Unfortunately for Flowers, someone used his familiar name. It comes with the territory of being a
public figure.

“Our exposure to this kind thing is not unusual, but this form and how it took off seemed to have a life of its own,” he says. “The constraints that exist for print, television, and radio don’t exist for social media. There are no checks and balances out there. So if there’s a lesson, it’s that, in social media, people can say anything about anyone they please without identifying themselves or taking responsibility. But just because it’s on the internet doesn’t mean it’s the truth.”

He’s satisfied with how he’s managed the incident. “You take the high ground and have faith that things will work out. The night before I went on The Blend and Todd-N-Tyler, I told my wife, ‘I’m starting tomorrow [on KM3], and I feel really excited about it. There’s all these opportunities. But the one thing that’s still out there is this whole rumor thing. I don’t know where, I don’t when, and I don’t know how, but at some point in time this thing will be put to rest.”

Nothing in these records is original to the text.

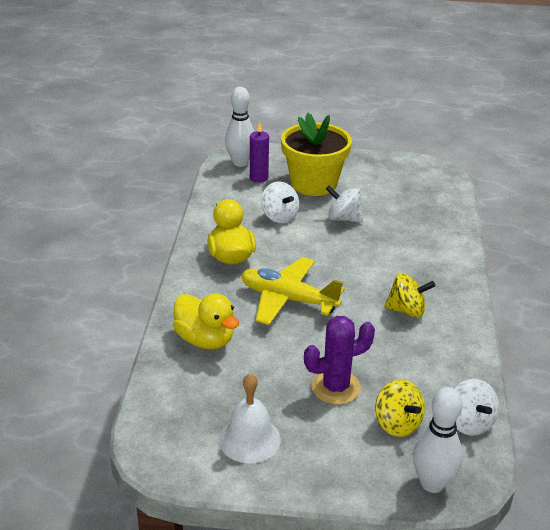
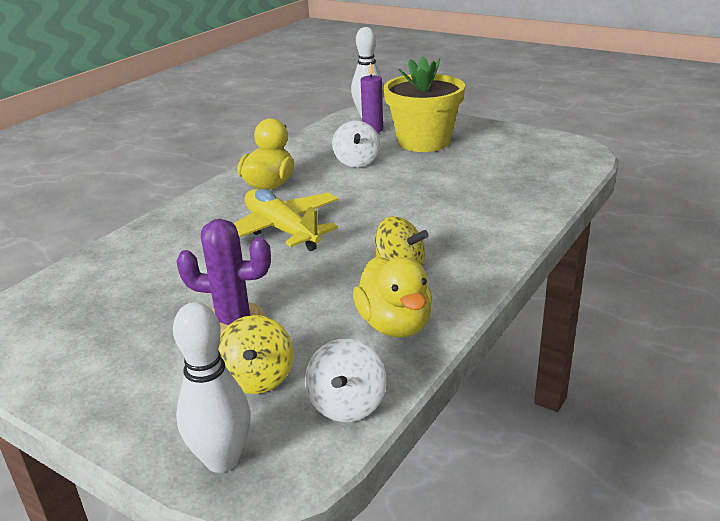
camera: 30 degrees right, 5 degrees down
(205, 340) = (160, 246): yellow duck -> yellow duck (395, 325)
(249, 439) = (87, 345): white bell -> none
(343, 218) = (422, 174): white spinning top -> none

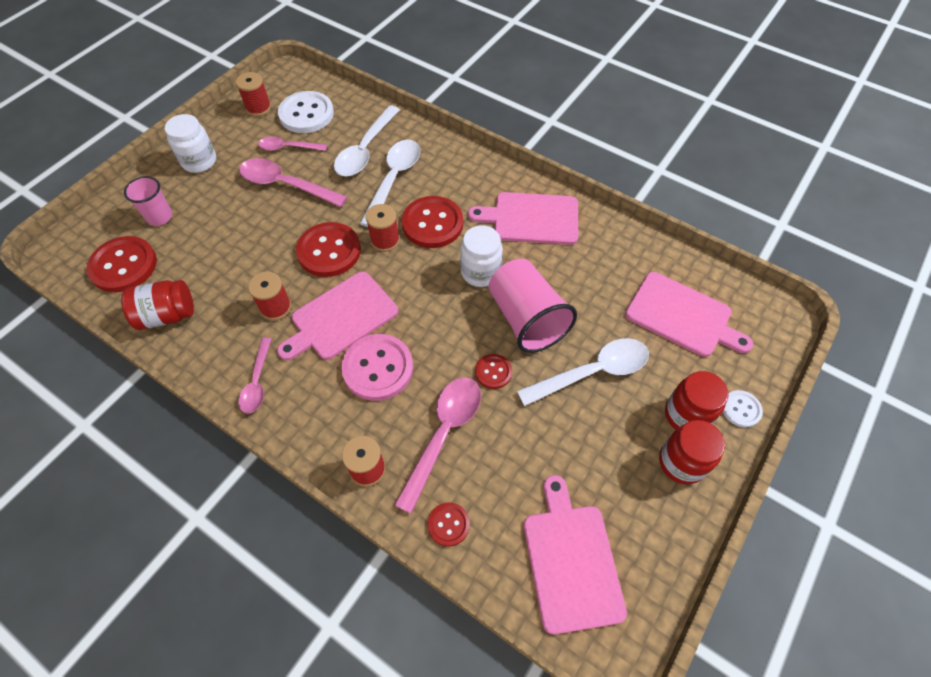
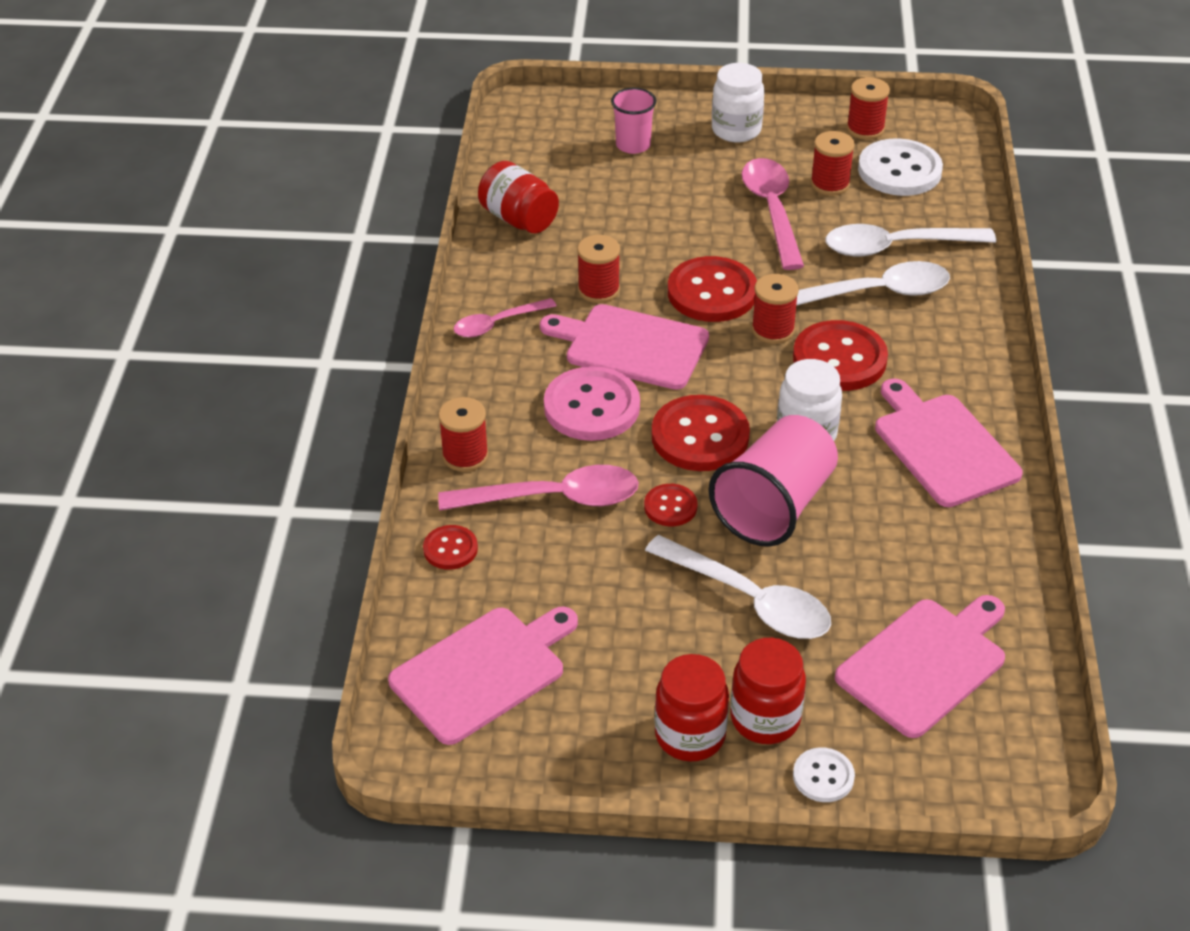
camera: 60 degrees right, 15 degrees down
(123, 266) = (549, 157): red button -> red button (700, 436)
(288, 148) = (830, 184): pink spoon -> red spool
(682, 316) = (925, 664): pink cutting board -> pink cutting board turned 135 degrees counterclockwise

He says he and Barb put their “very strong faith in God” that this bad dream would disappear. “I’ve had people compliment me and say you handled it professionally.”

KMTV General Manager Chris Sehring is pleased how it all worked out, too. “Jim’s a great guy, and we are thrilled to finally have him on our KMTV Weather Alert team.”

“You take the high ground and have faith that things will work out…I don’t know where, I don’t when, and I don’t know how, but at some point in time this thing will be put to rest.”

Though Sehring couldn’t comment on what steps the station took or on how much the incident played in its hiring decision, he did say, “Journal Broadcast Group is second to none in its commitment to integrity and the highest ethical standards. I still believe we live in a society where one is innocent until proven guilty…It’s truly a shame Jim and his family have had to endure these unsubstantiated rumors and malicious speculation. After all, it could happen to any of us.”

Both Sehring and Flowers are focused on making KM3, currently in last place in the ratings, number one. Flowers helped bring both KETV and WOWT to the top spot and feels confident he can work magic a third time.

“I’ve been down this road before. I know what it takes to win,” says Flowers. “Whoever wins weather in Omaha wins the ratings; that’s what it boils down to. You can ask every general manager, and they’ll tell you the same thing. It’s not only in Omaha; it’s in a lot of weather-sensitive markets. I didn’t decide that, the public did.”

He feels his experience and attention to detail set him apart from other weathercasters in this market.

So do his fishing skills. Once a competitive bass tournament champion, he takes his boat and fishing gear out these days purely for relaxation. With the rumors behind him, he’s forecasting nothing but clear skies and calm waters ahead.